Karen Baxter in her findings described one of the senior managers interviewed for the report as being "guarded, hostile and inconsistent". Another senior member of the management team was described by the lawyer as involved in "a pro-active cover-up".

The UK Charities Commission has made it very clear in recent years that they will expect organisations with safeguarding problems to launch an investigation, co-operate with the authorities and put right what they can before they are allowed to move on.

Rigpa has acknowledged the gravity of the independent report, and has committed to implementing its recommendations.

==Study and practice==
Rigpa has developed a graduated "study and practice" program that is delivered internationally and which can take several years to complete. It begins with foundation-level courses introducing basic meditation practice, using samatha methods such as resting the mind on an object (such as the breath or a picture of Padmasambhava) and mantra recitation. Then the Mahayana teachings are presented, together with the tonglen practice of giving and receiving. Next, students are taught Vajrayana preliminaries, including "Taking Refuge" and bodhicitta (mind of awakening). Older students are taught sadhana practices focusing on the terma revelations of Sogyal Rinpoche's predecessor, Tertön Sogyal, as well as the practice of Dzogchen meditation.

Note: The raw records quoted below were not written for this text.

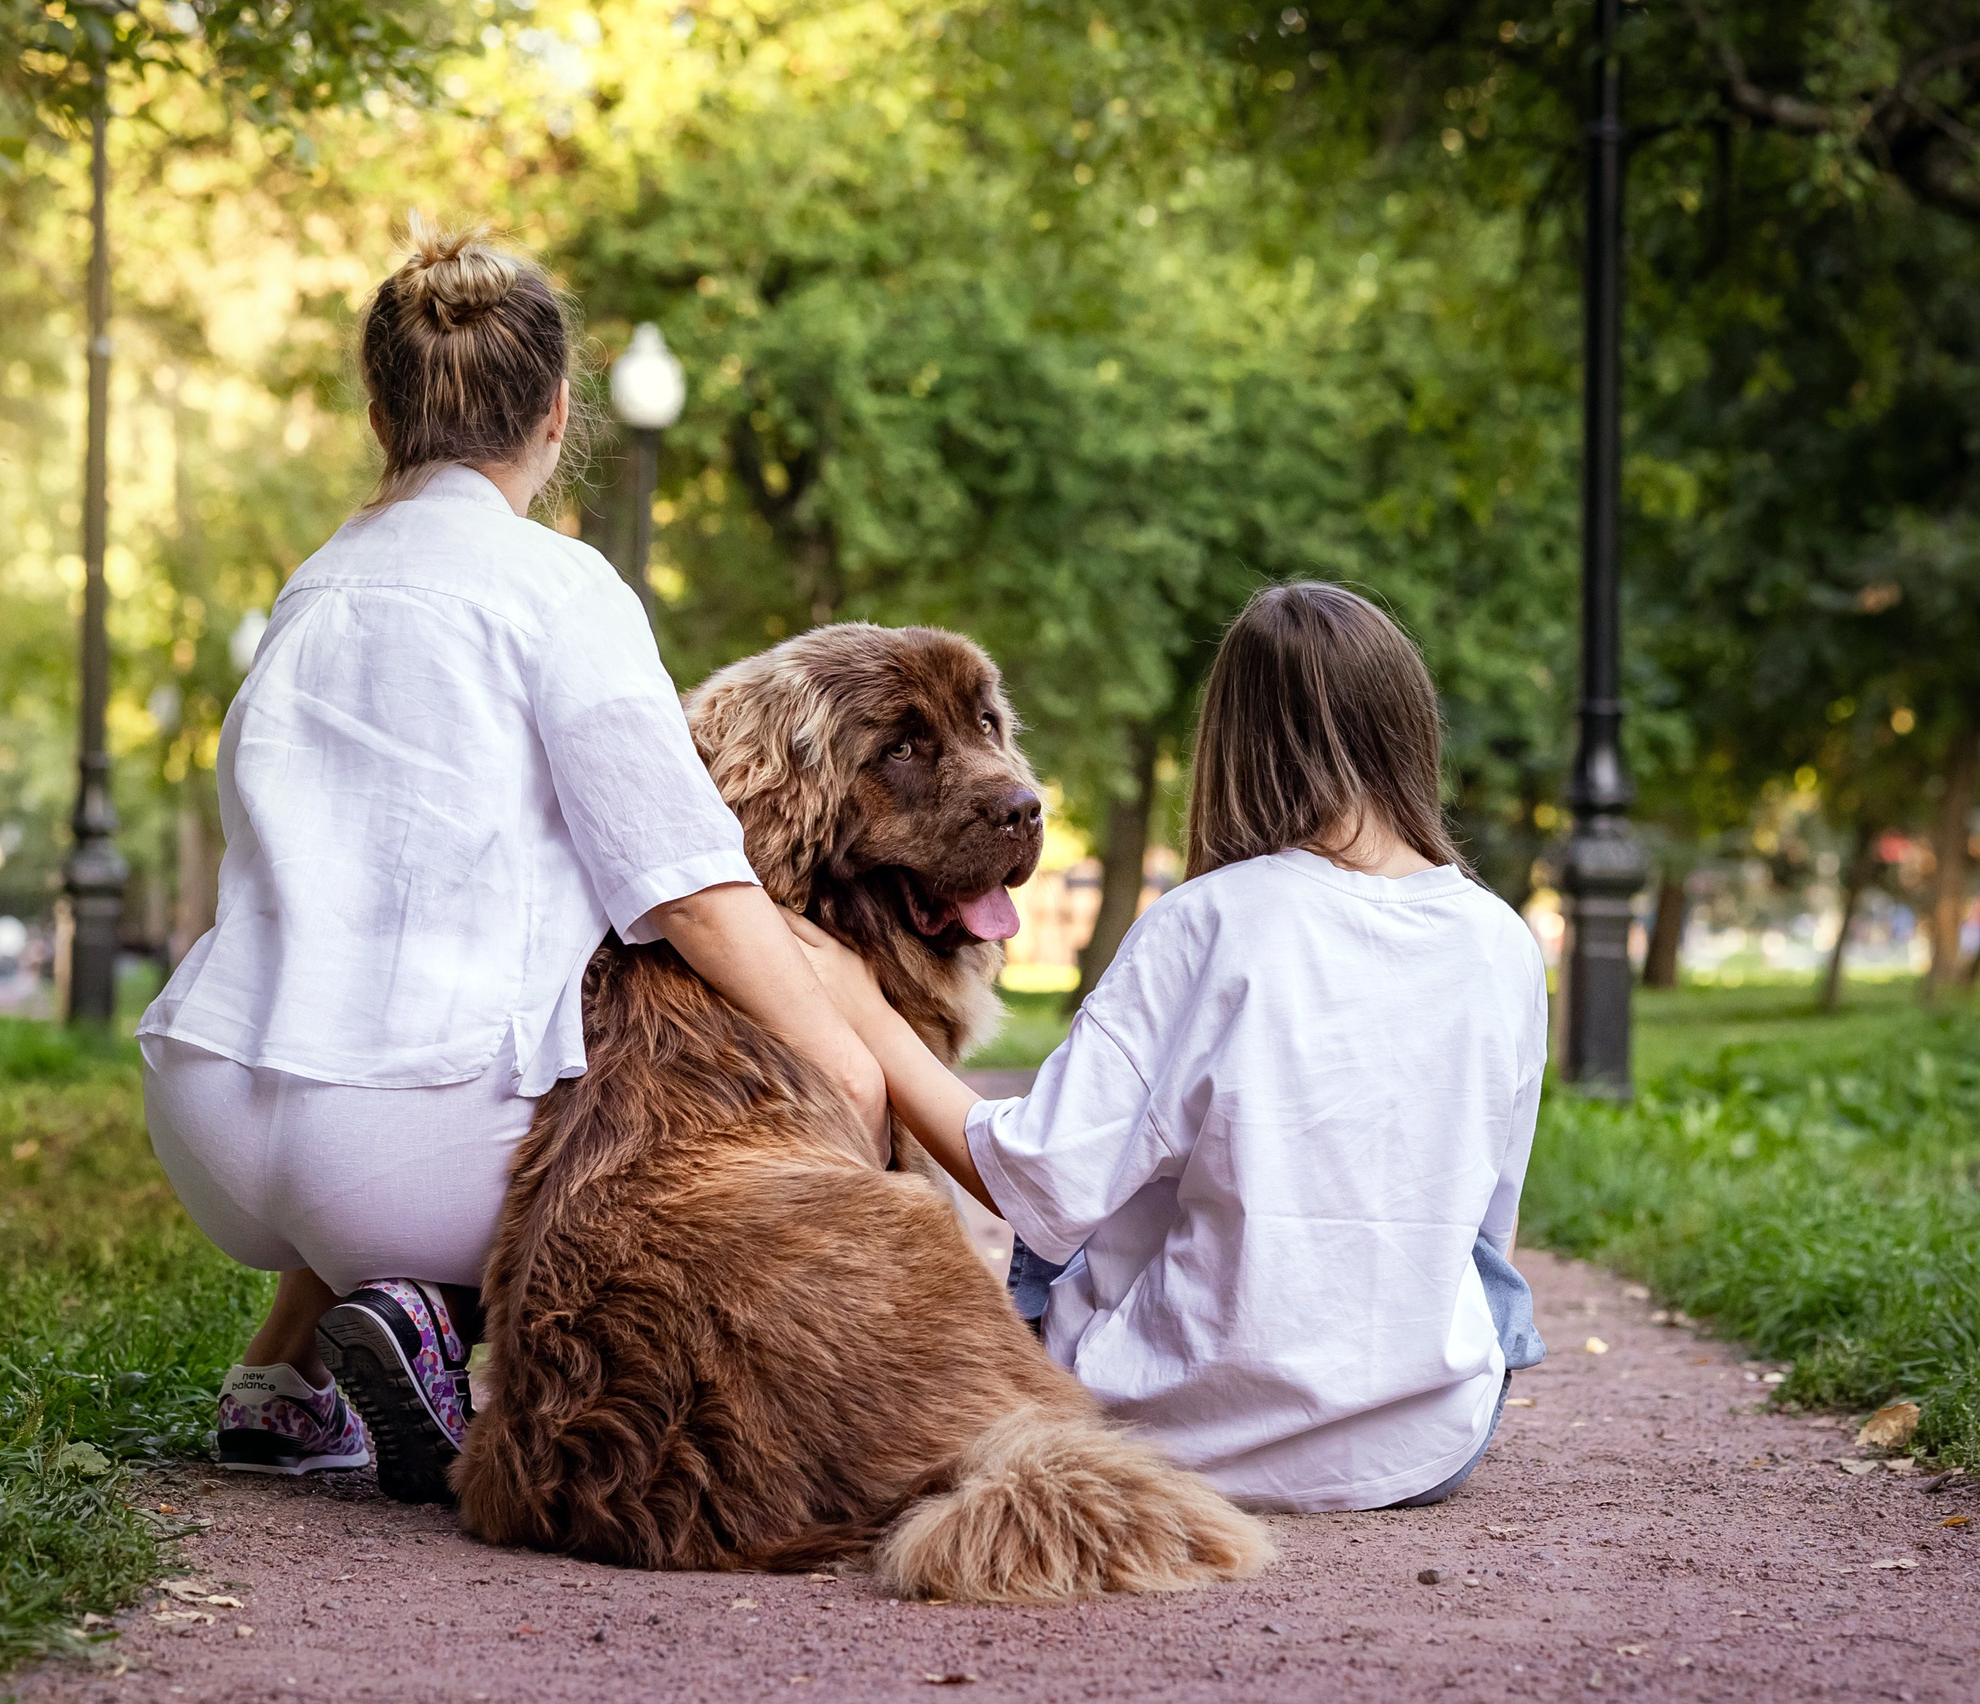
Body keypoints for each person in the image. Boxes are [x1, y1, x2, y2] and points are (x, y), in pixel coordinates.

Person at [137, 219, 883, 1504]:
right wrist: (849, 1063)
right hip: (404, 1140)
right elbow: (691, 889)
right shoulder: (558, 587)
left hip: (208, 1105)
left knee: (415, 1022)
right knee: (663, 1060)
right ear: (555, 409)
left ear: (381, 412)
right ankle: (438, 1324)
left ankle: (283, 1380)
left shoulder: (312, 589)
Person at [792, 581, 1547, 1513]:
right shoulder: (1501, 939)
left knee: (1072, 1217)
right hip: (1429, 1442)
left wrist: (863, 1009)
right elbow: (1489, 1228)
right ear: (1408, 728)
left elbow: (1043, 1182)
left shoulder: (1210, 922)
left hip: (1184, 1436)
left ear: (1233, 745)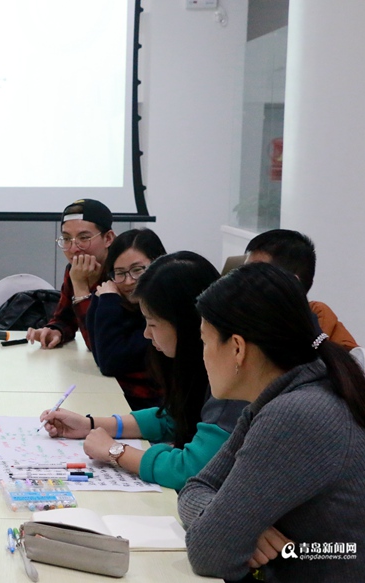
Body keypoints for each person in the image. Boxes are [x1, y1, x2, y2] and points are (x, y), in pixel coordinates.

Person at [179, 262, 365, 582]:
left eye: (205, 341)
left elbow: (210, 553)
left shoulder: (297, 415)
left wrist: (229, 529)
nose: (203, 355)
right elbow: (197, 486)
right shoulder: (285, 396)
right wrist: (238, 528)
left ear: (237, 348)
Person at [40, 252, 245, 491]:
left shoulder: (230, 382)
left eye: (153, 323)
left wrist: (115, 451)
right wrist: (89, 424)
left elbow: (189, 468)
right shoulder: (195, 366)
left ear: (187, 323)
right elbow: (173, 417)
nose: (146, 334)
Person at [245, 229, 365, 352]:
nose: (243, 279)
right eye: (243, 271)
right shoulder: (242, 318)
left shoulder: (321, 319)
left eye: (254, 273)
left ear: (290, 284)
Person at [86, 229, 166, 410]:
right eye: (120, 273)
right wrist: (101, 298)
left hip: (156, 406)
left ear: (158, 264)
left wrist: (108, 301)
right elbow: (97, 349)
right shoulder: (124, 302)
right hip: (127, 399)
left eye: (137, 270)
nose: (129, 281)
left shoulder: (165, 311)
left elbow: (110, 362)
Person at [27, 199, 115, 349]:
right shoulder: (75, 269)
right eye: (67, 239)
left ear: (108, 238)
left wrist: (80, 286)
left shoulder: (123, 272)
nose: (73, 249)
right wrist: (56, 330)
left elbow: (99, 344)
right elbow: (65, 318)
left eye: (84, 238)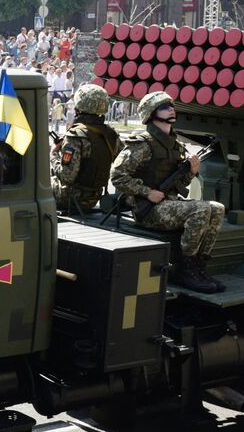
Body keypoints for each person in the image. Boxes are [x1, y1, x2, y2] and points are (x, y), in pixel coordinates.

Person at [110, 90, 225, 293]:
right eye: (164, 106)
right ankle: (185, 269)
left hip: (168, 204)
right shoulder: (142, 144)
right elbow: (117, 176)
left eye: (171, 105)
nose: (171, 109)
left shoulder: (176, 145)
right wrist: (147, 192)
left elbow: (180, 184)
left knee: (216, 208)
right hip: (148, 210)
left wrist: (191, 172)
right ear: (151, 113)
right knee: (200, 209)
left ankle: (198, 266)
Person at [51, 84, 118, 216]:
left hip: (72, 199)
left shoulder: (76, 135)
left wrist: (53, 154)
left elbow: (67, 177)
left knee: (37, 182)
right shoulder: (110, 134)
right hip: (94, 197)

Rigpa also has a program, Rigpé Yeshé, to help members who are parents and wish to educate their children as Buddhists.

===Rigpa Shedra===
The Rigpa Shedra, or study college, was established in 2001 in Lerab Ling. It offers courses based on traditional Buddhist texts taught by lamas such as Dzogchen Rinpoche, Dzigar Kongtrul Rinpoche, Ringu Tulku and Khenpo Pema Sherab. A longer, more intensive version known as Rigpa Shedra East, which is based in Pharping near Kathmandu and is under the guidance of Khenpo Namdrol, began in 2006. This eastern shedra runs for four months a year and the full curriculum takes nine years to complete.

==Publications and translation==
Rigpa is well known in the Tibetan Buddhist community for its Tibetan calendar, which was first published in 1979. Other publications include View: The Rigpa Journal which began in 1994. In 2012 Rigpa's translation group published their translation of a book on lojong, To Dispel the Misery of the World, by the Sakya master Ga Rabjampa, with a foreword by Sogyal Rinpoche's former tutor, Khenpo Appey Rinpoche.